Earlier in the year, when Stanley Consultants held an engineering week event for high school robotics students at their training location, a group of junior high school students attended and enjoyed participating in the challenge very much. Wanting to expand the opportunity to more students, Manager of Organizational Effectiveness Chris Hoffman worked with Project Lead the Way teachers Casey Edkin and Laurie Schroeder to organize a larger event. Edkin and Schroeder sent a Google form to the eighth grade students they thought would have the most interest in such a field trip and, with the blessing of Principal Chris Nienhaus and Assistant Principal Jennifer Fridley, took them to Stanley Consultant’s headquarters.
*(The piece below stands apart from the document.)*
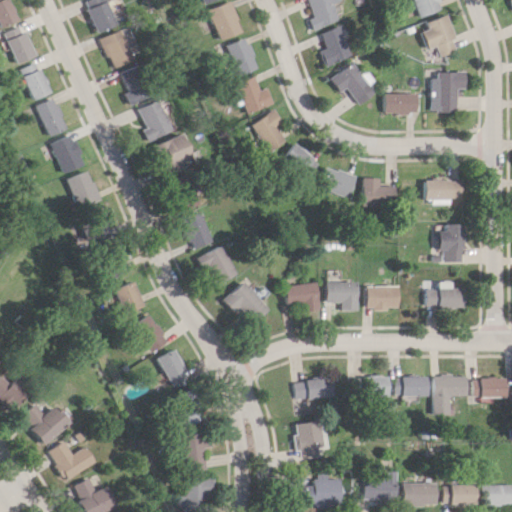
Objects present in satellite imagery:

Students started their day by exploring different materials they could build their bridges out of, with the goal of building the bridge that could hold the most weight using the least expensive resources available in the project’s “shop.” By testing different materials even before they started building their bridges, students could start planning for their final project and use trial and error to determine what items they thought would work well and which they should avoid. Hoffman explained, “the biggest things I hope they take away are planning–making a plan, and the fail fast concept.”
At midday, the students had an opportunity to lunch and learn, eating Avenue Subs and hearing from members of Stanley Consultants in different positions, such as engineers, drafters, and human resources professionals about how they found their way to their careers and what they do for a living. Edkin found this experience valuable as it got students, “out and having real-world experiences.”
Students appreciated the chance to meet different professionals and learn about their careers as well. “I’ve enjoyed all the new experiences and meeting all the new people,” shared Kaden Miller.
“I’ve enjoyed everything they’ve told us so far, and they’re so nice,” added Noel Torres.
After lunch, students returned to work on their bridges with their partners–building, testing, and adjusting their final designs. Groups showed great creativity, and students welcomed the chance to get out of the classroom and try something new. Student Bryan Cabrera shared he most liked, “just building and working as a team to know how we’ll build the bridges.”
Anisten Martin echoed his thoughts, sharing she had fun with, “the freedom of getting to design it yourself.”
At the end of the day, each group tested their bridge with a force gauge to see who would win. Claire Schumaker and Zerick Last came in first place.
A positive experience for all involved, Stanley Consultants wants to host additional events in the future, and teachers welcome the partnership. “The community has been so good to us!” Schroeder beamed.